Last the overhead is accumulated again.

   long long t2end = vftr_get_runtime_nsec();
   vftr_accumulate_mpiprofiling_overhead(&(my_profile->mpiprof), t2end-t2start);
   return retVal;
}

When the persistent communication is actually executed by MPI_Start or MPI_Startall the previously registered request is activated with a current timestamp as start time after executing the PMPI_ functionality.

int vftr_MPI_Start(MPI_Request *request) {
   long long tstart = vftr_get_runtime_nsec();
   int retVal = PMPI_Start(request);
   long long t2start = vftr_get_runtime_nsec();
   vftr_activate_pers_request(*request, tstart);

Last the overhead is accumulated again

   long long t2end = vftr_get_runtime_nsec();
   vftr_accumulate_mpiprofiling_overhead(&(my_profile->mpiprof), t2end-t2start);
   return retVal;
}

The activation of a persistent request is done by first locating it in the open-request-list and setting its state to active and storing the timestamp.

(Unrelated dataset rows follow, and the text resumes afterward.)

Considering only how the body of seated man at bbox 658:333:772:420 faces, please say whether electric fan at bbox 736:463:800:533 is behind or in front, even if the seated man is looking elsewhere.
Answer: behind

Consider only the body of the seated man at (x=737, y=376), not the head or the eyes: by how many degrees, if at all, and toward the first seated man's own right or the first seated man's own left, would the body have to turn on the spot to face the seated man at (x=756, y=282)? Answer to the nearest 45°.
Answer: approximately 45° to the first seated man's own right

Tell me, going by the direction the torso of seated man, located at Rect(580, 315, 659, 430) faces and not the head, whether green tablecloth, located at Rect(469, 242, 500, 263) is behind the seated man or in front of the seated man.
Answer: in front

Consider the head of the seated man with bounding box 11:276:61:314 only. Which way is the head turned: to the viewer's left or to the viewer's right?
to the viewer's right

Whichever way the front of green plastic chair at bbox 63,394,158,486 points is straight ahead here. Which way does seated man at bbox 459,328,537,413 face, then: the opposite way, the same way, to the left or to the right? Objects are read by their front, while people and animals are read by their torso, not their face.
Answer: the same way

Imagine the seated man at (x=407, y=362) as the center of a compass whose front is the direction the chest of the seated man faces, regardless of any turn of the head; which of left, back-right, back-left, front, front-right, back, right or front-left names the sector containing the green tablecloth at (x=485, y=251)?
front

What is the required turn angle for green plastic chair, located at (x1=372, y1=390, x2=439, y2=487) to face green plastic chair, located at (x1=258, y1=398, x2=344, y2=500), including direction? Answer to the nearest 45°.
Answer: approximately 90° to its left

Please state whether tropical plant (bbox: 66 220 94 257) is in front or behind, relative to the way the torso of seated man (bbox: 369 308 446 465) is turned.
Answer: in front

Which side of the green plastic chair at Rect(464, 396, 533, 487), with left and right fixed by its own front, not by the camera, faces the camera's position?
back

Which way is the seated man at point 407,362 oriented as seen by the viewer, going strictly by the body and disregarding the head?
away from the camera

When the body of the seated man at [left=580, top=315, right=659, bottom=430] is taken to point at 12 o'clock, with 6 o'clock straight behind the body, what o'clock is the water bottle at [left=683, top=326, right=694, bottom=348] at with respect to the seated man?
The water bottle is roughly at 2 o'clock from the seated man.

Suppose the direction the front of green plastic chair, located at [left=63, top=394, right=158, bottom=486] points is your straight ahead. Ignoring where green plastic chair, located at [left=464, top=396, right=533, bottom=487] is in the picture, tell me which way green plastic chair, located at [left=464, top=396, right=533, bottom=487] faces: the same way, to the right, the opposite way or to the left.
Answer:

void vftr_activate_pers_request(MPI_Request request, long long tstart) {
   // search for request in open request list
   vftr_request_t *matching_request = vftr_search_request(request);
   if (matching_request != NULL) {
      matching_request->active = true;
      matching_request->tstart = tstart;
   }
}

Clearing requests

In MPI every request needs to be finalized by a call to MPI_Wait, MPI_Waitany, MPI_Waitsome, MPI_Waitall, or MPI_Test, MPI_Testany, MPI_Testsome, MPI_Testall with a positive completion flag. Because non-blocking communication runs in the background, the communication could be already long finished, before one of the routines given above is called to finalize it. Therefore vftrace checks all registered requests for completion every time a profiling function hook is called (see Function Hooks) by calling vftr_clear_completed_requests(). MPI requests can be non-destructively queried for completion with PMPI_Request_get_status. If a request is found to be completed the end timestamp is taken and the information in the request is accumulated in the appropriate profiling struct, and optionally written to the vfd-files.

   bool should_log_message = vftr_should_log_message_info(vftrace.mpi_state, request->rank[i]);
   if (should_log_message) {
      vftr_accumulate_message_info(&(my_profile->mpiprof), request->dir, request->count[i], request->type_idx[i], request->type_size[i], request->rank[i], request->tag, request->tstart, tend);
      if (vftrace.config.sampling.active.value) {
         vftr_write_message_info(request->dir, request->count[i], request->type_idx[i], request->type_size[i], request->rank[i], request->tag, request->tstart, tend, request->callingstackID, request->callingthreadID);
      }
   }

If the request is a persistent one it is deactivated, but stays on the list for further MPI_Start(all) calls. Otherwise it is deleted from the list. The MPI-internal request is not touched by this procedure.

Wait/Test

The MPI_Wait* routines in Vftrace are basically busy loops that check for completion of the given requests repeatedly. During the waiting other requests are checked for completion as well, too. Once the supplied request is completed and all profiling information collected, the PMPI_ function is employed to properly tread the MPI-internal request.

int vftr_MPI_Wait(MPI_Request *request, MPI_Status *status) {
   // loop until the communication corresponding to the request is completed
   int flag = false;
   while (!flag) {
      // check if the communication is finished
      retVal = PMPI_Request_get_status(*request, &flag, status);
      // either the communication is completed, or not
      // other communications might be completed in the background
      // clear those from the list of open requests
      vftr_clear_completed_requests_from_wait();
   }   
   // Properly set the request and status variable
   retVal = PMPI_Wait(request, status);
   return retVal;
}

The MPI_Test* routines work similarly, except that they do not loop. They check once and return.